Edit difference data:
----

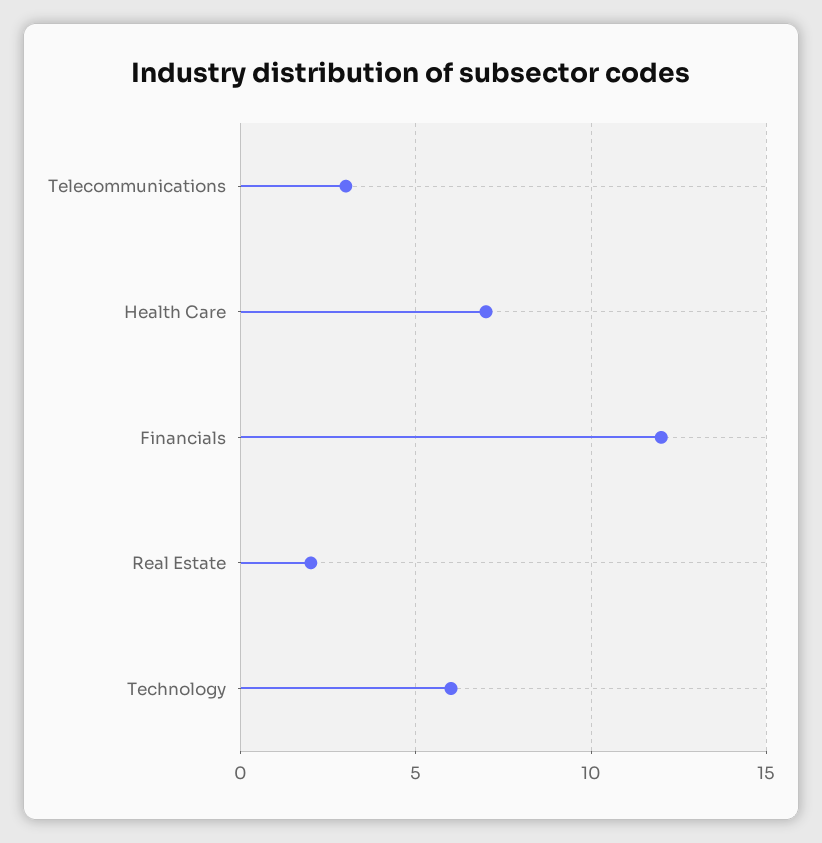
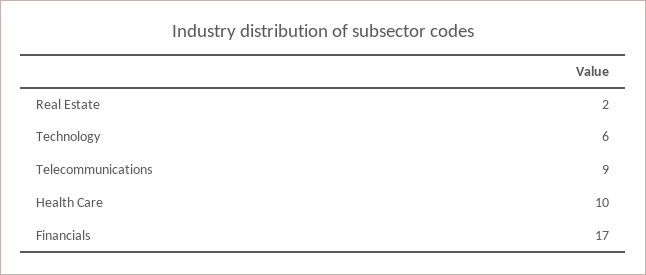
  {
-   "Telecommunications": 3,
+   "Telecommunications": 9,
-   "Health Care": 7,
+   "Health Care": 10,
-   "Financials": 12,
+   "Financials": 17,
    "Real Estate": 2,
    "Technology": 6
  }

----

■ **WHAT YOU NEED TO DO**: The entries should be reproduced word for word, pictures omitted.

■ **ANSWER BELOW**:
  {
-   "Telecommunications": 3,
+   "Telecommunications": 9,
-   "Health Care": 7,
+   "Health Care": 10,
-   "Financials": 12,
+   "Financials": 17,
    "Real Estate": 2,
    "Technology": 6
  }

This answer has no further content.